-------- EXTRAIT

Les motifs qu’il avait invoqués dans sa décision du 19 septembre 2018 (sic), définissaient clairement les raisons pour lesquelles l’autorisation sollicitée n’avait pas été accordée ainsi que la base légale applicable, et permettait aux parties recourantes de l’attaquer utilement. Force était de constater qu’il n’y avait pas eu de violation du droit d’être entendu.

Le fait que Mme E______ résidait en Suisse depuis le 24 octobre 2016 au bénéfice d’une carte de légitimation, ne lui conférait aucun droit à une prise d’activité. Il convenait d’examiner si les conditions nécessaires à l’octroi d’une autorisation, laquelle impliquerait le prélèvement d’une unité du contingent cantonal, étaient remplies.

Mme E______ était cuisinière et ne possédait aucune qualification ou diplôme particulier. Les qualifications particulières avancées reposaient sur son expérience de domestique privée, pendant environ cinq ans auprès d’une fonctionnaire du fonds mondial et une formation en restauration de deux ans au Sénégal non attestée par pièces. Elle ne disposait ni de qualifications, ni d’une expérience à ce point particulière qu’il était impossible à l’employeur de recruter un travailleur doté des compétences requises sur le marché local ou titulaire d’un passeport de l’UE/AELE. Le contrat de travail du 16 septembre 2021 qui figurait dans la demande originale indiquait que Mme E______ était engagée en tant qu’« aide de cuisine » et qu’elle n’avait pas de « formation ». Ainsi, elle ne remplissait pas les exigences de qualifications.

De plus, l’annonce du poste par la recourante à l’office cantonal de l’emploi (ci-après : OCE) uniquement, ne suffisait pas pour démontrer qu’elle s’était trouvée dans l’impossibilité absolue d’octroyer le poste à un candidat bénéficiant de la priorité. Ainsi, elle n’avait pas apporté la preuve qu’elle avait fait tous les efforts possibles pour trouver un travailleur correspondant au profil requis en Suisse ou au sein de l’UE/AELE et n’avait par conséquent pas respecté le principe de l’ordre de la priorité dans le recrutement.

----------------

EXERCICE PROPOSÉ 1:
Répondez à ces questions sur l'extrait :
(a) Depuis quelle date Mme E______ résidait-elle en Suisse ?
(b) Selon le contrat de travail du 16 septembre 2021, en tant que quoi Mme E______ était-elle engagée ?
(c) À quel office la recourante avait-elle annoncé le poste ?
L'extrait et la liste n'ont aucun rapport entre eux.

-------- DONNÉES DE L'EXERCICE

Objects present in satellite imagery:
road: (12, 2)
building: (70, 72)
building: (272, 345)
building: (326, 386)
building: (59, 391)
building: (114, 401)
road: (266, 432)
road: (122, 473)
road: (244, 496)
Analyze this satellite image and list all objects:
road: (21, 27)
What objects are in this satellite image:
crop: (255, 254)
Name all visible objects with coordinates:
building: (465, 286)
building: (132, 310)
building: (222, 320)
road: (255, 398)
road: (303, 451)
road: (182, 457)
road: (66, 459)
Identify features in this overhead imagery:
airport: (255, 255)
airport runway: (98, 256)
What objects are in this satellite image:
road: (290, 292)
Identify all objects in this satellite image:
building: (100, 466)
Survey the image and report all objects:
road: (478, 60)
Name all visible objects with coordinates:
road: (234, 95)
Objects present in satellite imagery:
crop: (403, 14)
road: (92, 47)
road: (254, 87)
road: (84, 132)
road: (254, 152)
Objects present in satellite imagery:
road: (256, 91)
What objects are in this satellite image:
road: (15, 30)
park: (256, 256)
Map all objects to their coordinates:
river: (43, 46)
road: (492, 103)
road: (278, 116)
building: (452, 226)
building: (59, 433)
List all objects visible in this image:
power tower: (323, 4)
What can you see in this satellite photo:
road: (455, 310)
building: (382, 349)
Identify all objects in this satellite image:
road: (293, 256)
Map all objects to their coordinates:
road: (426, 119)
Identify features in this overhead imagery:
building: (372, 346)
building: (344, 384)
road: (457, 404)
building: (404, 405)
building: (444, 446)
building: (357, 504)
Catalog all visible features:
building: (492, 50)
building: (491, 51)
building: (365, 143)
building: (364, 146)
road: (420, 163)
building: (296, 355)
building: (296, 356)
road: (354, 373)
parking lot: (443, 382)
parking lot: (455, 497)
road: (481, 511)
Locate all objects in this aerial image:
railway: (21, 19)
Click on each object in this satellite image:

----------------

EXERCICE PROPOSÉ 2: Mettez à jour la liste depuis la ligne qui contient "Survey the image" jusqu'à celle qui contient "building: (357, 504)", bornes comprises, en y remplaçant "Objects present in satellite imagery" par "Objects visible in satellite imagery". Ne rendez que ces lignes.

BONNE RÉPONSE 1:
(a) Depuis le 24 octobre 2016.
(b) En tant qu'« aide de cuisine ».
(c) À l'office cantonal de l'emploi (OCE).

BONNE RÉPONSE 2:
Survey the image and report all objects:
road: (478, 60)
Name all visible objects with coordinates:
road: (234, 95)
Objects visible in satellite imagery:
crop: (403, 14)
road: (92, 47)
road: (254, 87)
road: (84, 132)
road: (254, 152)
Objects visible in satellite imagery:
road: (256, 91)
What objects are in this satellite image:
road: (15, 30)
park: (256, 256)
Map all objects to their coordinates:
river: (43, 46)
road: (492, 103)
road: (278, 116)
building: (452, 226)
building: (59, 433)
List all objects visible in this image:
power tower: (323, 4)
What can you see in this satellite photo:
road: (455, 310)
building: (382, 349)
Identify all objects in this satellite image:
road: (293, 256)
Map all objects to their coordinates:
road: (426, 119)
Identify features in this overhead imagery:
building: (372, 346)
building: (344, 384)
road: (457, 404)
building: (404, 405)
building: (444, 446)
building: (357, 504)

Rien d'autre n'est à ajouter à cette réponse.